Moreover, Dr. Mathesie’s affidavit fails to present actual and/or factual evidence which would purport to, more or less, show that the injuries and ensuing medical treatment did not arise out of the subject accident. The mere denial that the treatment was related without the demonstration of some intervening act or circumstance eliminating the pre-existing relatedness does not create a genuine issue of material fact. Dr. Mathesie’s affidavit failed to present any competent evidence refuting the testimony of Dr. Rogoff or demonstrate any factual basis to conclude that the claimant was treated for anything other than the injuries she sustained in the March 17, 2008 accident.

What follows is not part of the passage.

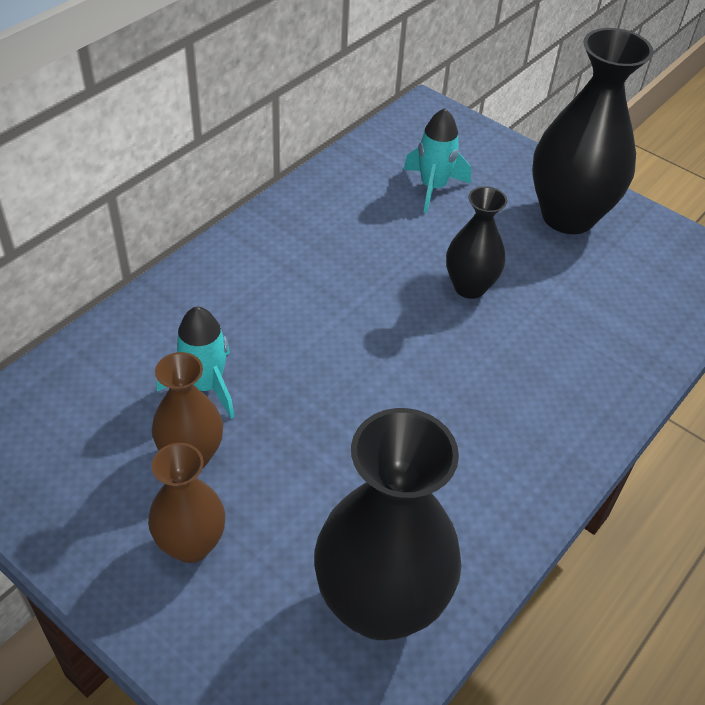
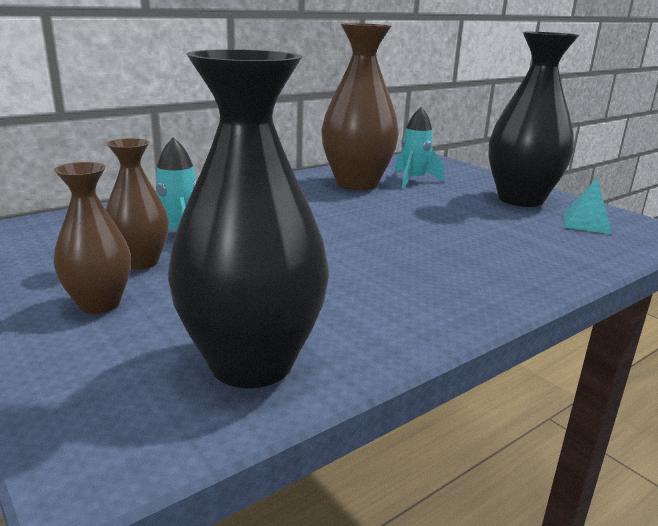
camera: 15 degrees right, 25 degrees down
(366, 211) = (357, 184): none -> brown vase
(469, 287) = (425, 218): black vase -> none
(645, 263) = (586, 223): none -> turquoise pyramid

Therefore, it is ORDERED and ADJUDGED that as a matter of law, Plaintiff’s Motion for Summary Judgment regarding the issue of Reasonableness, Relatedness and Medical Necessity is hereby GRANTED with the exception to CPT Code 97250 which was withdrawn by the Plaintiff.

__________________

1 Windhaven Ins. Co. v Advance Chiro & Medical Ctr, Corp., 22 Fla. L. Weekly Supp. 1015e (17th Judicial Circuit)

2See also Perez v. Bell South Telecommunications, Inc.138 So.3d 492 (Fla. 3rd DCA 2014) [39 Fla. L. Weekly D865b] (“expert testimony that might otherwise qualify as ‘pure opinion’ testimony is expressly prohibited”).

3See State Farm Mut. Auto. Ins. Co. v. Figler Family Chiropractic, P.A., No. 4D15-2716 (March 30, 2016) [41 Fla. L. Weekly D805b]. (The Court, in its appellate capacity, ruled that “just as the rule requires that the grounds for the motion be specifically identified, the rule also requires that the evidence in support of and in opposition to the motion be specifically identified, prior to the hearing.” See also Allison v United Auto. Ins. Co.24 Fla. L. Weekly Supp. 705a (September 29, 2016) holding that insurer failed to satisfy Rule 1.510(c)’s notice requirement of its intent to rely on affidavit in support of or in opposition to any motion for summary judgment.

4Medically Necessary as defined by Florida Statute §627.736 means a medical service or supply that a prudent physician would provide for the purpose of preventing, diagnosing, or treating an illness, injury, disease, or symptom in a manner that is in accordance with generally accepted standards of medical practice; clinically appropriate in terms of type, frequency, extent, site, and duration; and not primarily for the convenience of the patient, physician, or healthcare provider.

5Even if the Court was to entertain a claim of “deficient medical records”, said defense does not correlate to evidence of a lack of medical necessity or relatedness for the treatment billed. See Nob Hill Chiropractic a/k/a Michael J. Cohen DC PA (a/a/o Kenrick Grant) v. State Farm Mutual Automobile Insurance Co.21 Fla. L. Weekly Supp. 195a (Broward Cty. Ct. 2013; Priority Medical Centers, LLC (a/a/o Arlene Robinson-Rampone) v. State Farm Fire and Casualty Co.21 Fla. L. Weekly Supp. 201b (Broward Cty. Ct. 2013)

6The Plaintiff has filed the deposition of Dean Rogers in support of its motion, in which no mention was made as to the issues now being raised by Dr. Mathesie.